EXERCISE DATA =
┄┄┄┄┄┄┄┄┄┄

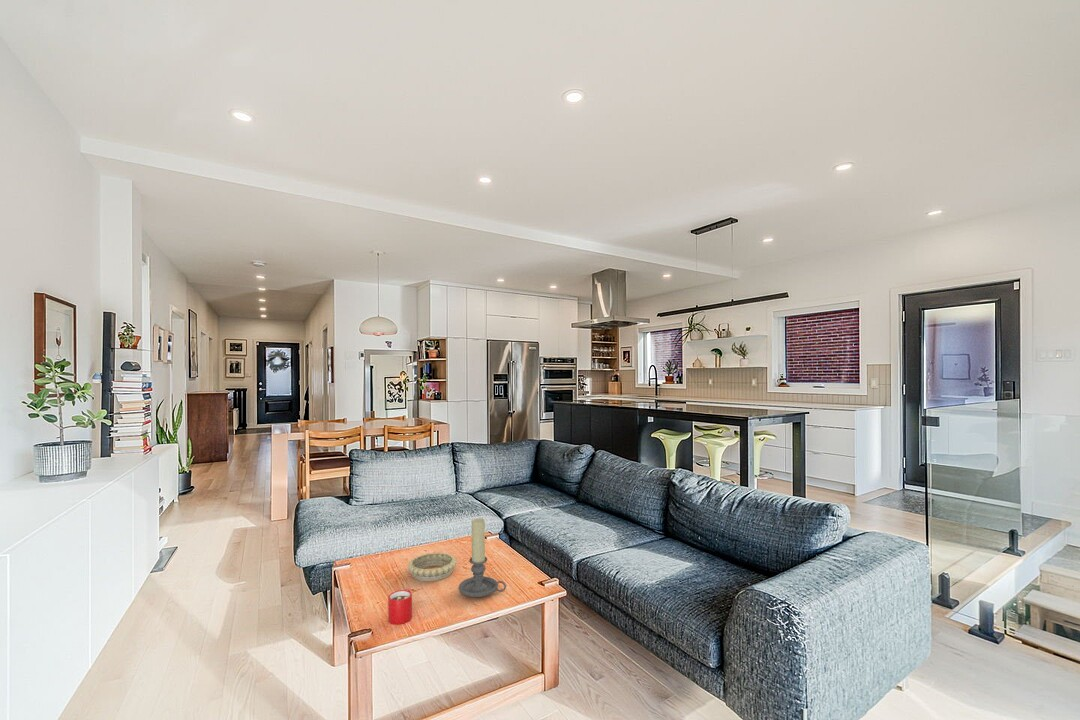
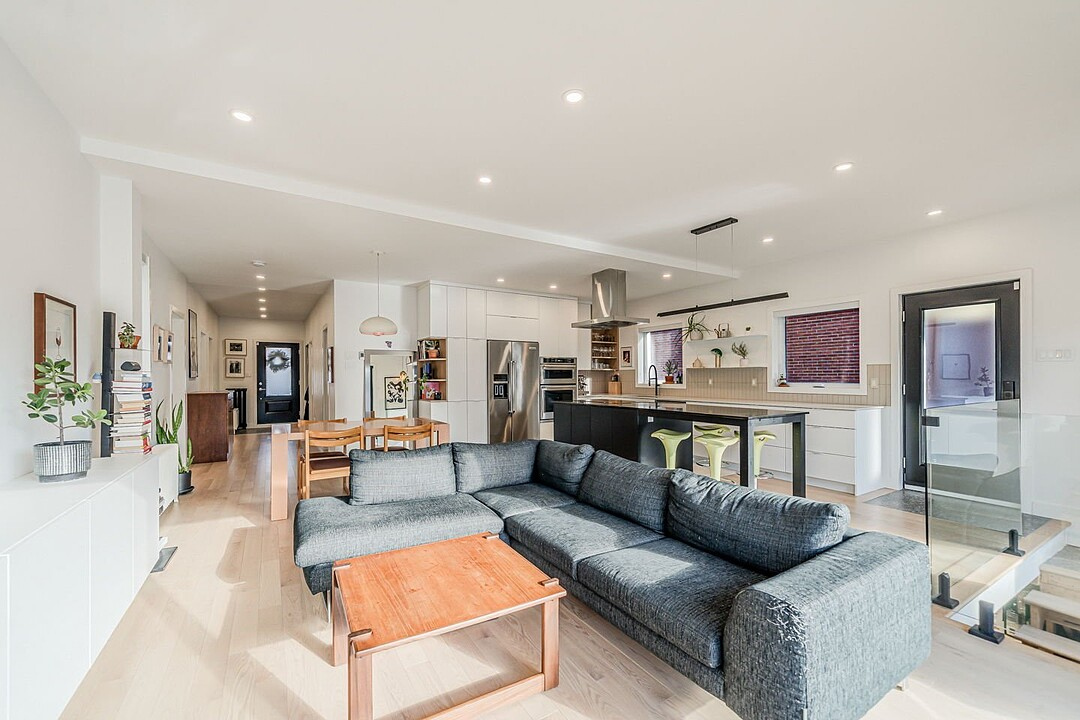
- candle holder [458,517,507,598]
- mug [387,588,413,625]
- decorative bowl [407,552,457,582]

┄┄┄┄┄┄┄┄┄┄

Everything from the line that has "- mug [387,588,413,625]" to the final line above should be retyped exactly, and nothing else.

- mug [387,588,413,625]
- decorative bowl [407,552,457,582]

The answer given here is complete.